Sign up here: https://wilkinsonpubliclibrary.evanced.info/.../eventdeta...
Sagebrush Rebellion, Wise Use, Bundy Ranch, Recapture Canyon, Malheur.
Learn about the people, places, and movements behind the news-making events in this panel discussion.
Betsy Gaines Quammen is a historian and conservationist and author of American Zion: Cliven Bundy, God and Public Lands in the West. (Torrey House Press, March 2020) She received a doctorate in Environmental History from Montana State University in 2017, her dissertation focusing on Mormon settlement and public land conflicts.

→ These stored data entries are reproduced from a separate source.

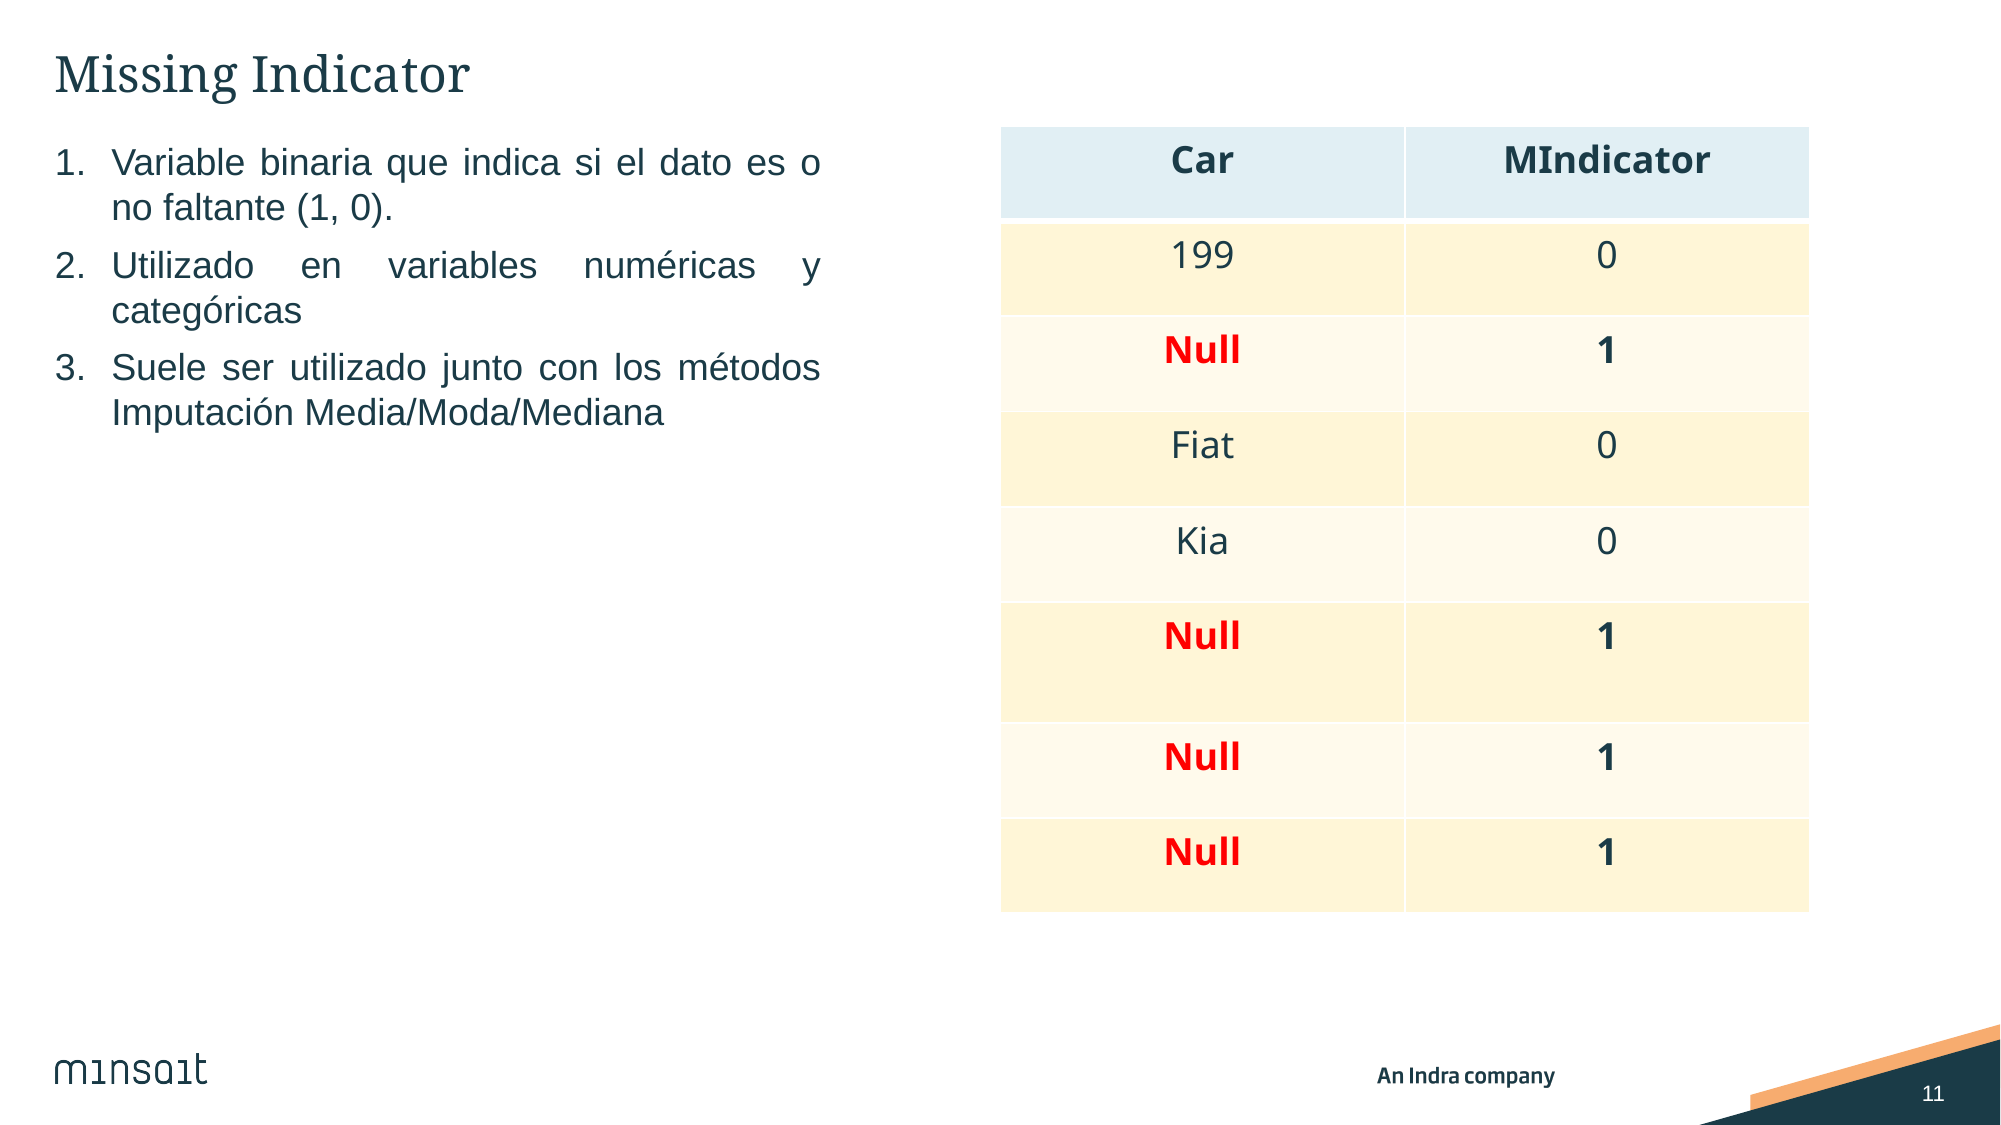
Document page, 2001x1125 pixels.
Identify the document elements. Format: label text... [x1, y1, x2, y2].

table_cell 199 [1001, 224, 1404, 315]
table_cell Null [1001, 724, 1404, 817]
table_cell 0 [1406, 412, 1809, 506]
picture [1377, 1046, 1555, 1088]
table_cell 1 [1406, 317, 1809, 411]
table_cell Fiat [1001, 412, 1404, 506]
picture [55, 1053, 209, 1088]
table_cell 1 [1406, 819, 1809, 912]
table_header MIndicator [1406, 127, 1809, 218]
table_header Car [1001, 127, 1404, 218]
table_cell Null [1001, 819, 1404, 912]
table_cell 1 [1406, 603, 1809, 722]
table_cell Kia [1001, 508, 1404, 601]
text_box Variable binaria que indica si el dato es o no faltante (1, 0). Utilizado en variables numéricas y categóricas Suele ser utilizado junto con los métodos Imputación Media/Moda/Mediana [55, 138, 822, 641]
table_cell 0 [1406, 224, 1809, 315]
table_cell Null [1001, 317, 1404, 411]
title Missing Indicator [55, 49, 1945, 126]
table_cell Null [1001, 603, 1404, 722]
table_cell 1 [1406, 724, 1809, 817]
table_cell 0 [1406, 508, 1809, 601]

She has studied various religious traditions over the years, with particular attention to how cultures view landscape and wildlife.
Jonathan P. Thompson is an award-winning author and journalist. He usually writes about the land, culture and communities of the American West, with an emphasis on energy development, pollution, land-use politics and economics. He is the author of River of Lost Souls: The Science, Politics, and Greed Behind the Gold King Mine Disaster (Torrey House Press, February 2018) and is a contributing editor at High Country News. His book, Sagebrush Empire: A Journey Into the Heart of the Public Land Wars, will be published by Torrey House Press in August.
David Garrett Byars made his directorial debut at the 2017 Tribeca Film Festival with No Man's Land, a documentary about the 2016 militia occupation of the Malheur National Wildlife Refuge. David's latest film is Public Trust, a film about America's public lands, their history, and the conflicts surrounding them. David is currently working on a film about community energy in Europe. His other work includes Recapture, a short documentary chronicling the attempt of right-wing activists to reclaim the federally-managed Recapture Canyon in southern Utah.